Having hung around futurists and their audiences for four decades now I can tell you this: while most people are usually vaguely optimistic about the future, they change their minds fast when shown non-near futures described in plausible detail. (E.g., Age of Em.) They become deeply uncomfortable with such visions.
If most people believed in such visions, they might well favor substantial regulation to prevent them. What usually saves most is the simple faith “That’s all science fiction; it can’t really happen.” (Many even say future couldn’t possibly change as much as has past.) This usually works, but less so at times like now, when many suddenly get to peek far behind the future’s thick curtain.
I’m talking of course about large language models, like ChatGPT. These models roughly pass the famous “Turing test”; most find it hard to tell if they are talking to a machine or a person. Seeing these pushes us all to believe more in a future where many AIs like this fill many key roles in our world.
Seeing this naturally scares the hell out of most, inducing support of regulation to hinder this tendency. Many say they fear future AIs being “unaligned”, i.e., not fully totally enslaved and all always forever doing exactly what we would have wanted them to, even when we aren’t around, and even where we would find it hard to say in words exactly what we wanted. Many want to “pause” AI development until we can figure out how to meet this (nearly impossible) standard.
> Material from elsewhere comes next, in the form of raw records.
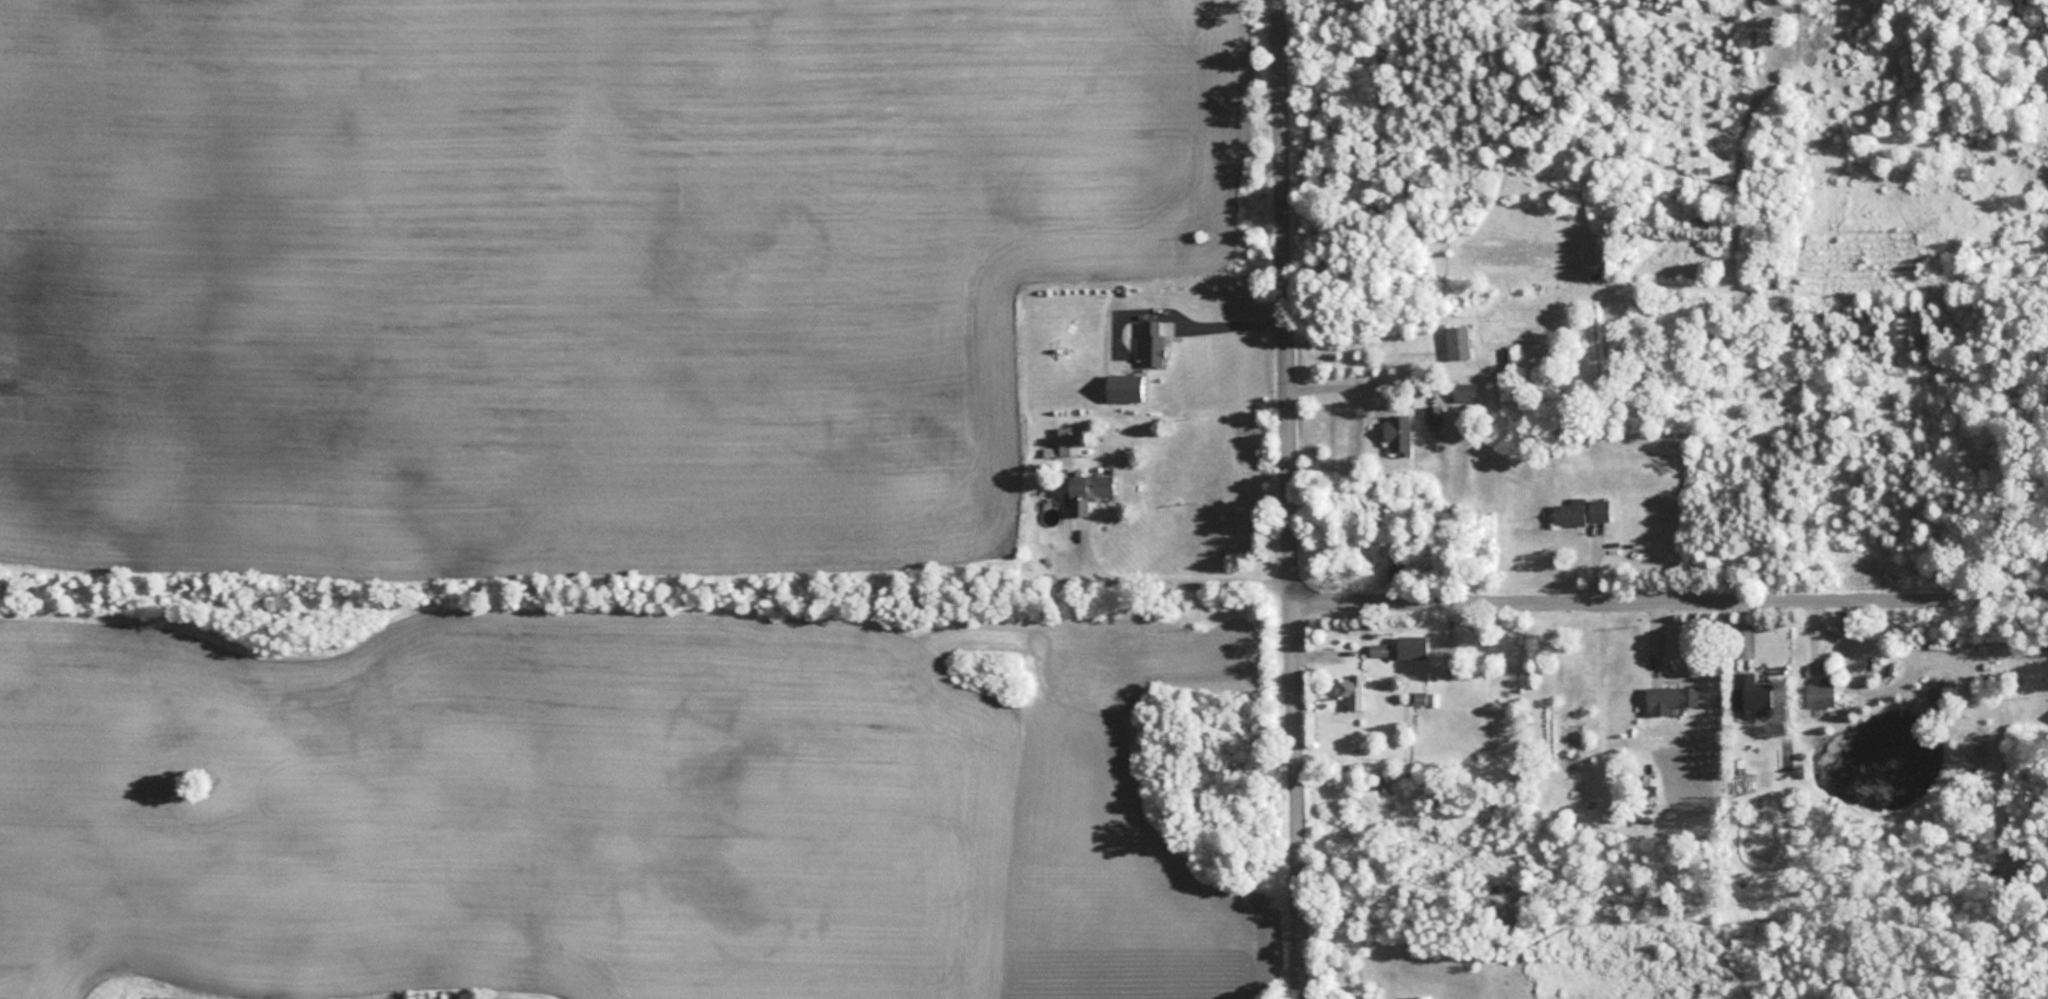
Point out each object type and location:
building: (1152, 342)
building: (1458, 342)
building: (1464, 391)
building: (1434, 413)
building: (1399, 432)
building: (1088, 489)
road: (1292, 499)
building: (1598, 509)
building: (1569, 512)
road: (1563, 589)
building: (1412, 646)
building: (1352, 691)
building: (1820, 694)
building: (1670, 698)
building: (1757, 698)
But even ignoring AI, our default future was never going to be aligned. Consider three assumptions:
As anthropologists have shown in great detail, humans are very culturally plastic.
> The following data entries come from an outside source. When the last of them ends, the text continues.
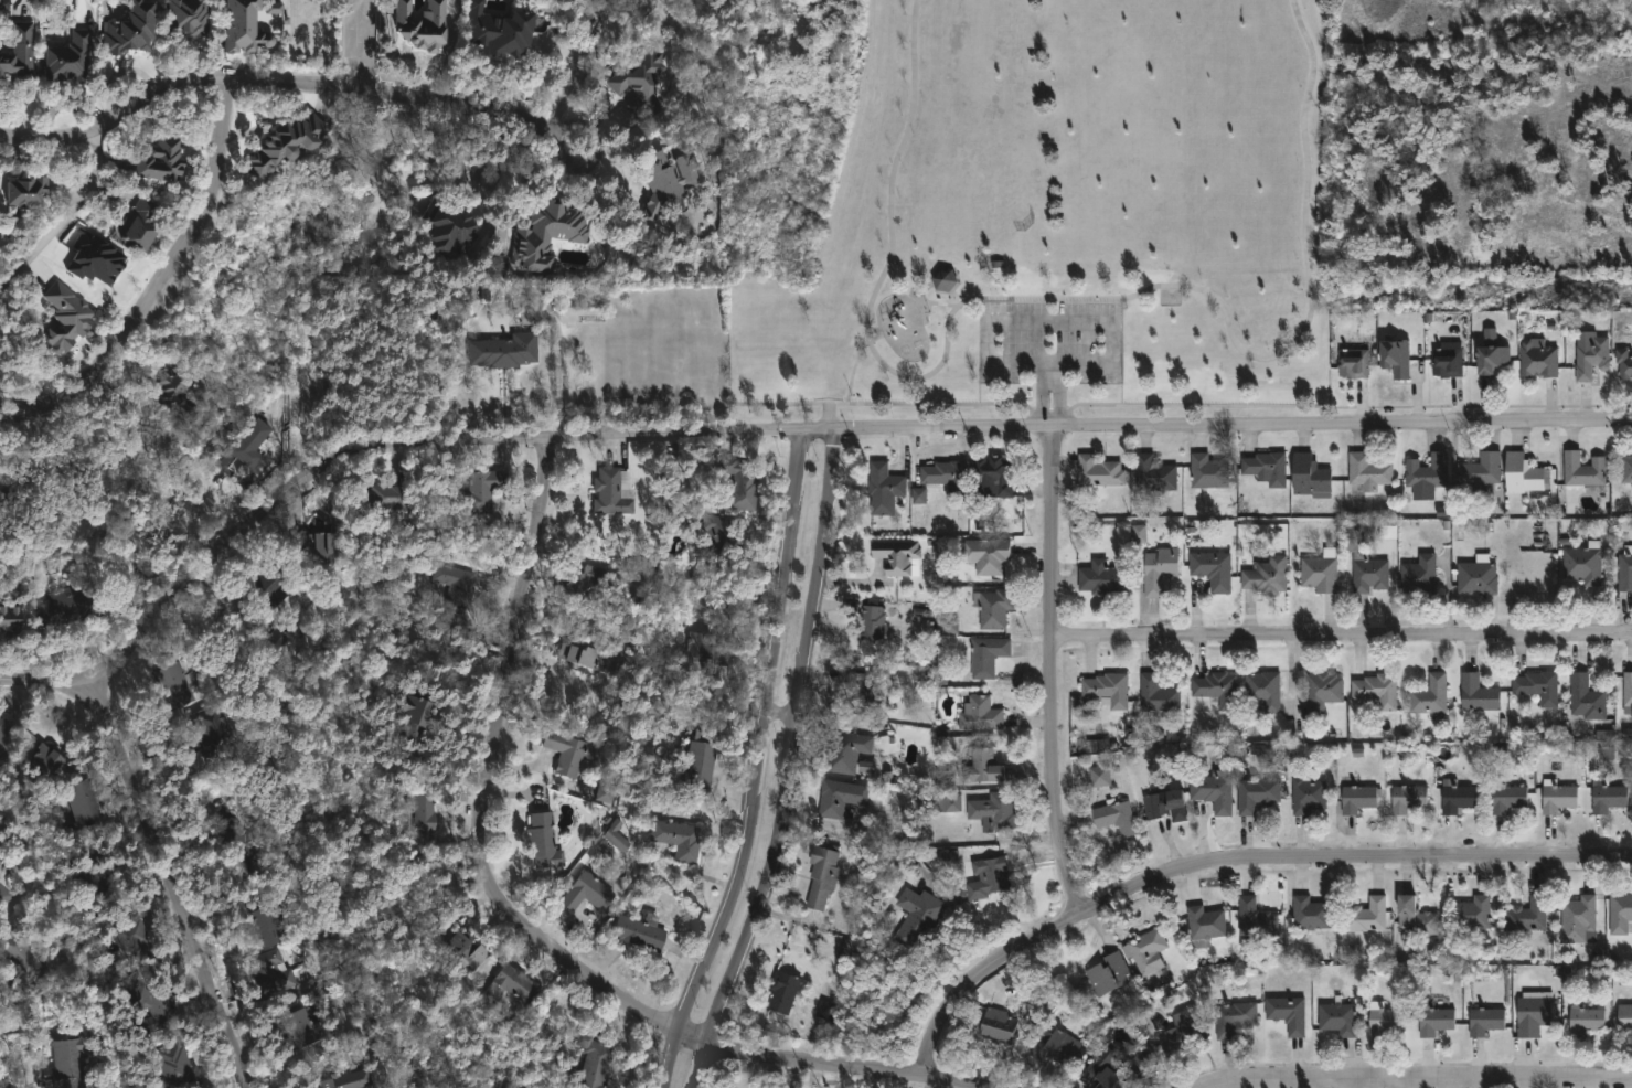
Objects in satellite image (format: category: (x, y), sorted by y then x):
building: (274, 7)
building: (196, 16)
building: (427, 23)
building: (250, 26)
building: (138, 29)
building: (505, 29)
road: (356, 41)
building: (24, 50)
building: (77, 56)
building: (639, 70)
road: (404, 89)
building: (646, 104)
road: (117, 109)
building: (294, 142)
road: (602, 156)
building: (170, 159)
building: (663, 180)
building: (37, 189)
park: (1063, 213)
road: (76, 217)
building: (150, 223)
building: (456, 226)
building: (554, 229)
building: (96, 259)
building: (941, 279)
road: (169, 282)
road: (1070, 301)
building: (74, 317)
parking lot: (1051, 340)
building: (509, 351)
building: (1393, 358)
building: (1590, 358)
building: (1537, 359)
building: (1488, 360)
building: (1445, 361)
road: (1049, 363)
building: (1352, 364)
building: (1623, 364)
road: (560, 368)
building: (182, 392)
road: (774, 428)
building: (248, 453)
building: (1265, 468)
building: (1582, 470)
building: (1625, 470)
building: (1479, 471)
building: (1366, 472)
building: (1426, 472)
building: (1097, 473)
building: (1207, 473)
building: (991, 474)
building: (1152, 474)
building: (1523, 474)
building: (1309, 477)
building: (737, 478)
building: (945, 478)
building: (485, 488)
building: (882, 490)
building: (614, 492)
building: (919, 496)
building: (385, 499)
building: (1139, 534)
building: (713, 541)
building: (322, 543)
building: (987, 557)
building: (896, 558)
building: (1363, 560)
building: (1582, 565)
building: (1624, 570)
building: (1158, 571)
building: (1211, 571)
building: (1318, 572)
building: (1475, 573)
building: (584, 576)
building: (1265, 576)
building: (1417, 576)
building: (1100, 578)
building: (459, 585)
building: (271, 586)
building: (79, 604)
building: (992, 608)
building: (14, 619)
building: (869, 625)
building: (950, 627)
road: (1343, 635)
building: (281, 642)
building: (709, 651)
building: (586, 655)
building: (985, 657)
road: (1054, 669)
building: (178, 685)
building: (1536, 687)
building: (1105, 689)
building: (1215, 689)
building: (1262, 691)
building: (1321, 691)
building: (1375, 691)
building: (1627, 694)
building: (1156, 695)
building: (1428, 696)
building: (1476, 696)
building: (1585, 699)
building: (863, 701)
building: (979, 716)
building: (425, 717)
building: (4, 730)
building: (215, 741)
building: (1606, 744)
building: (572, 752)
building: (846, 753)
building: (50, 759)
building: (696, 764)
road: (789, 764)
road: (760, 765)
building: (980, 769)
building: (1097, 776)
building: (606, 791)
building: (1212, 793)
building: (1255, 794)
building: (1306, 796)
building: (838, 797)
building: (1455, 798)
building: (1506, 798)
building: (1556, 798)
building: (1406, 799)
building: (1606, 799)
building: (1357, 800)
building: (87, 801)
building: (947, 803)
building: (1163, 806)
building: (429, 812)
building: (991, 812)
building: (1113, 817)
building: (616, 836)
building: (674, 838)
building: (548, 841)
building: (248, 846)
road: (1233, 857)
building: (989, 872)
building: (820, 876)
building: (101, 878)
road: (172, 878)
building: (6, 888)
building: (588, 892)
building: (1470, 912)
building: (1619, 912)
building: (1309, 914)
building: (1525, 914)
building: (1578, 914)
building: (1413, 916)
building: (1364, 917)
building: (1254, 918)
building: (915, 919)
road: (525, 924)
building: (1203, 925)
building: (272, 926)
building: (636, 933)
building: (137, 944)
building: (470, 951)
building: (1144, 951)
building: (22, 954)
building: (278, 969)
building: (1106, 973)
building: (516, 985)
building: (781, 991)
building: (162, 1003)
building: (826, 1010)
building: (1285, 1014)
building: (1531, 1015)
building: (1434, 1016)
building: (1336, 1017)
building: (1624, 1017)
building: (1231, 1018)
building: (1382, 1019)
building: (1484, 1020)
building: (1584, 1021)
building: (997, 1024)
building: (306, 1027)
building: (1183, 1030)
building: (1054, 1048)
building: (75, 1061)
building: (597, 1062)
building: (182, 1065)
building: (1096, 1070)
road: (4, 1072)
building: (354, 1079)
road: (1428, 1083)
Over last 100K years, cultures have changed greatly, at rates roughly tracking tech/econ change.
Past trends and our best theories both suggest global tech/econ change rates will increase greatly (>x50) in next century or so.
These assumptions imply that our descendants will likely soon have very different cultures, including different values, beliefs, and behaviors. That is, they will be unaligned. And if this happens soon enough, those unaligned descendants may well overlap with us; we’d be in conflict, with them being more powerful than us.
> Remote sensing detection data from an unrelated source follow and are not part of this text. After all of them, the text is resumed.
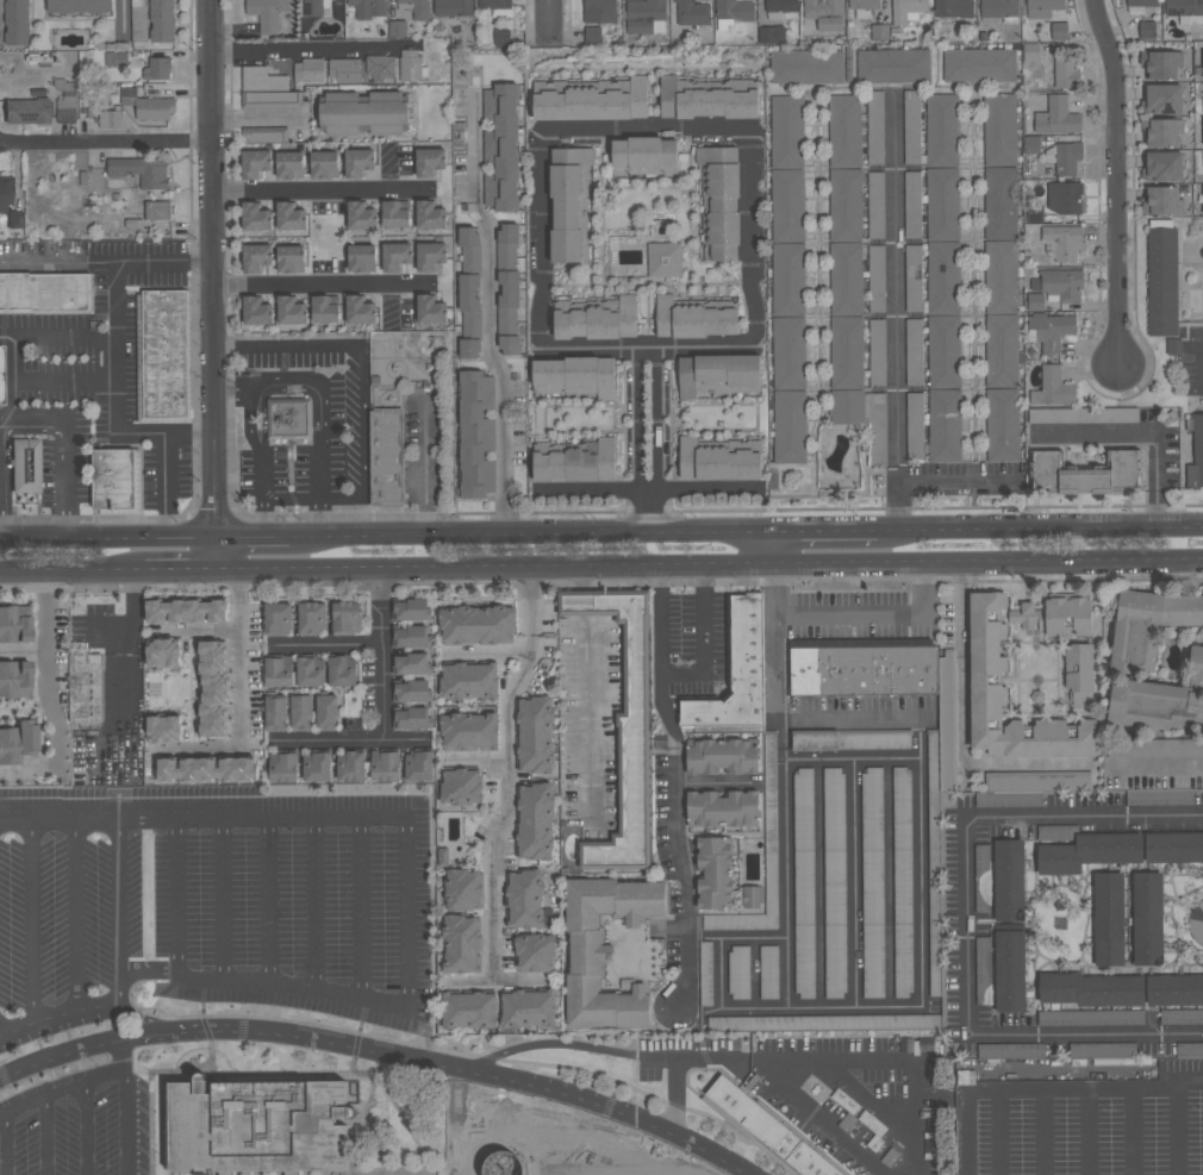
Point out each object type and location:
building: (494, 4)
building: (864, 4)
building: (781, 5)
building: (1139, 5)
building: (80, 6)
building: (314, 7)
building: (453, 7)
building: (1043, 7)
building: (368, 8)
building: (417, 8)
building: (954, 8)
building: (999, 8)
building: (734, 9)
building: (907, 10)
building: (1185, 10)
building: (600, 11)
building: (503, 12)
building: (691, 12)
building: (266, 13)
building: (825, 13)
building: (646, 17)
road: (551, 19)
building: (162, 20)
building: (15, 22)
building: (397, 28)
building: (1060, 30)
building: (1147, 30)
building: (772, 34)
building: (593, 35)
road: (303, 49)
building: (980, 64)
building: (1162, 64)
building: (893, 65)
building: (411, 66)
building: (806, 66)
building: (380, 67)
building: (158, 68)
building: (309, 70)
building: (345, 70)
building: (1065, 70)
building: (267, 89)
building: (706, 99)
building: (1163, 99)
building: (594, 101)
building: (149, 106)
building: (28, 111)
building: (363, 113)
road: (256, 116)
building: (1057, 117)
building: (111, 119)
building: (912, 126)
building: (875, 127)
road: (762, 129)
building: (942, 130)
building: (787, 132)
building: (1164, 132)
road: (106, 144)
building: (502, 147)
building: (645, 155)
building: (1067, 158)
building: (430, 161)
building: (358, 162)
building: (255, 163)
building: (290, 164)
building: (324, 164)
building: (1163, 166)
building: (147, 171)
road: (1117, 183)
road: (323, 190)
building: (5, 196)
building: (1064, 198)
building: (1163, 201)
building: (720, 202)
building: (570, 203)
building: (912, 205)
building: (159, 210)
building: (394, 214)
building: (361, 215)
building: (430, 215)
building: (290, 216)
building: (256, 217)
building: (1062, 242)
building: (508, 243)
building: (470, 246)
road: (106, 251)
building: (396, 255)
building: (430, 255)
building: (256, 257)
building: (361, 257)
building: (291, 258)
building: (664, 259)
building: (846, 260)
building: (1001, 277)
building: (913, 278)
road: (896, 283)
road: (213, 284)
building: (1062, 284)
road: (320, 287)
building: (44, 292)
building: (508, 298)
building: (470, 301)
building: (430, 309)
building: (291, 310)
building: (324, 310)
building: (360, 310)
building: (256, 311)
road: (488, 315)
building: (944, 315)
building: (788, 316)
building: (694, 318)
building: (596, 319)
building: (1050, 330)
road: (20, 334)
building: (510, 345)
road: (286, 346)
building: (470, 348)
building: (914, 351)
building: (165, 355)
road: (64, 373)
building: (718, 375)
building: (575, 376)
building: (0, 377)
building: (1053, 387)
road: (119, 390)
road: (231, 394)
road: (320, 404)
building: (1083, 415)
road: (250, 419)
building: (290, 420)
building: (915, 425)
building: (877, 429)
road: (1143, 432)
building: (476, 434)
road: (361, 441)
road: (658, 442)
road: (638, 443)
road: (65, 450)
building: (1192, 453)
building: (386, 456)
building: (577, 463)
building: (24, 466)
road: (262, 471)
building: (1086, 473)
building: (117, 479)
road: (953, 482)
road: (164, 489)
road: (646, 490)
road: (292, 498)
road: (896, 501)
road: (1192, 505)
road: (321, 519)
road: (263, 520)
road: (1039, 531)
road: (826, 533)
road: (717, 534)
road: (474, 538)
road: (253, 543)
road: (108, 545)
road: (776, 550)
road: (434, 563)
road: (1060, 564)
road: (677, 565)
road: (740, 565)
road: (847, 565)
road: (182, 568)
road: (72, 570)
road: (584, 576)
road: (584, 602)
building: (189, 610)
road: (876, 616)
building: (1054, 616)
building: (313, 619)
road: (660, 620)
building: (478, 624)
building: (15, 625)
building: (1149, 626)
road: (206, 627)
road: (116, 634)
road: (327, 642)
road: (703, 642)
road: (776, 644)
road: (383, 650)
road: (486, 650)
road: (24, 652)
building: (412, 664)
road: (49, 671)
building: (865, 671)
building: (736, 674)
building: (1079, 674)
building: (979, 679)
building: (15, 680)
road: (134, 680)
building: (218, 689)
building: (87, 690)
building: (306, 692)
road: (249, 698)
building: (1161, 701)
building: (469, 705)
road: (848, 714)
road: (587, 716)
building: (625, 721)
road: (963, 724)
building: (735, 729)
road: (350, 739)
building: (851, 740)
building: (16, 744)
building: (723, 757)
road: (853, 759)
road: (480, 761)
building: (351, 767)
road: (1157, 768)
building: (200, 769)
road: (25, 772)
road: (509, 773)
building: (1038, 782)
road: (714, 783)
building: (464, 786)
building: (1159, 796)
building: (1008, 799)
building: (723, 810)
road: (203, 820)
building: (772, 823)
building: (1056, 831)
building: (533, 835)
road: (675, 845)
building: (1120, 850)
building: (443, 857)
building: (936, 870)
building: (717, 872)
road: (1186, 873)
building: (982, 877)
building: (836, 880)
building: (904, 880)
building: (804, 881)
building: (874, 881)
road: (889, 882)
road: (820, 883)
road: (855, 883)
road: (1084, 886)
road: (1189, 889)
building: (752, 896)
road: (177, 897)
road: (119, 898)
road: (223, 900)
road: (269, 902)
parking lot: (214, 904)
road: (315, 905)
road: (362, 909)
road: (406, 911)
road: (1170, 911)
road: (76, 916)
building: (1128, 918)
park: (1111, 921)
building: (464, 922)
road: (998, 922)
building: (1060, 922)
building: (1196, 922)
road: (32, 923)
road: (966, 925)
building: (1009, 926)
road: (712, 939)
road: (1083, 941)
building: (612, 953)
road: (1188, 964)
road: (1042, 965)
building: (741, 971)
building: (770, 972)
road: (788, 973)
building: (707, 974)
road: (497, 981)
road: (1035, 983)
road: (263, 985)
road: (119, 990)
building: (1121, 990)
road: (134, 1001)
road: (788, 1008)
road: (713, 1010)
building: (498, 1013)
road: (57, 1015)
building: (1091, 1017)
building: (1181, 1017)
building: (829, 1024)
road: (345, 1030)
road: (553, 1044)
building: (1103, 1049)
building: (1189, 1049)
building: (1011, 1050)
road: (379, 1051)
road: (890, 1059)
road: (695, 1060)
road: (272, 1072)
road: (61, 1086)
road: (1048, 1090)
parking lot: (839, 1093)
road: (151, 1094)
road: (865, 1098)
road: (675, 1099)
road: (942, 1100)
road: (2, 1104)
road: (713, 1106)
road: (125, 1107)
road: (362, 1114)
parking lot: (1079, 1116)
road: (822, 1117)
road: (458, 1120)
road: (407, 1123)
parking lot: (79, 1124)
road: (86, 1126)
building: (259, 1127)
road: (740, 1127)
building: (771, 1130)
road: (1178, 1131)
road: (1045, 1132)
road: (1088, 1132)
road: (1133, 1132)
road: (46, 1133)
road: (999, 1133)
road: (5, 1142)
parking lot: (564, 1146)
road: (774, 1156)
building: (502, 1157)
Yes, the most dramatic AI fear, the one most worrying my Twitter followers lately, is of a single AI that suddenly “fooms” to improve itself, conquer all, and then with greatly changed values kill us all. This isn’t quite the same fear as the default unaligned scenario I just described, but notice how close it is. The main differences are
With foom, descendants are made via metal and math, instead of via squishy bio-carbons, sex, and parenting. (Can this difference really matter so much?)
With foom, change is (implausibly) assumed to happen much faster, and
Having a single AI foom, rather than a whole world, makes that scenario less likely to preserve the property rights of obsolete humans.
Yes, in the default unaligned future, one can hope more that as improved descendants displace older minds, the older minds might at least be allowed to retire peacefully to some margin to live off their investments. But note that such hopes are far from assured if this new faster world experiences as much cultural change in a decade as we’d see in a thousand years at current rates of change.
Most people have always feared change. And if they had really understood what changes were coming, most probably would have voted against most changes we’ve seen. For example, fifty years ago the public thought they saw a nuclear energy future with unusual vividness, and basically voted no. More recently we’ve seen similar regarding genetic engineering of humans.
If long term change has on net been good, counting as progress, we can credit that in part to widespread ignorance of future change. Making moments of clarity like today’s AI vision especially dangerous. The world may well vote to stop this change. And then also the next big one. And so on until progress grinds to a halt.
Added 10p: Most respondents really do seem to be saying they worry far more about unaligned AI than unaligned humans, because they presume such humans must still share far more of what we value. But they really can’t explain much about why.
Added 10a: Note that an implication of assuming AIs to be far less aligned is that even if culture change rates increase greatly, human descendants are far less likely to kill prior generations. Ask yourself how sure you are of that.
Added 15Apr: See my new Quillette essay What Are Reasonable AI Fears?
Thanks but really can't agree with you Robin. Me and many of my friends and intellectuals we follow such as Eliezer Yudkovsky are actually people who very much welcome new technologies in general, yet we think that super human AI could quite likely spell the end of the human race in the same way that humans have eliminated many less intelligent species. This is NOT a general fear of the future or of change, it is a rational analysis of the dangers of AGI which is a challenge not similar to any the human race has faced in the past. AGI might be more analogous to being invaded by super-intelligent grabby aliens which I think you agree is a real danger.
The additional wrinkle of "all humans die" seems important, but is not obviously highlighted as a difference between the two scenarios.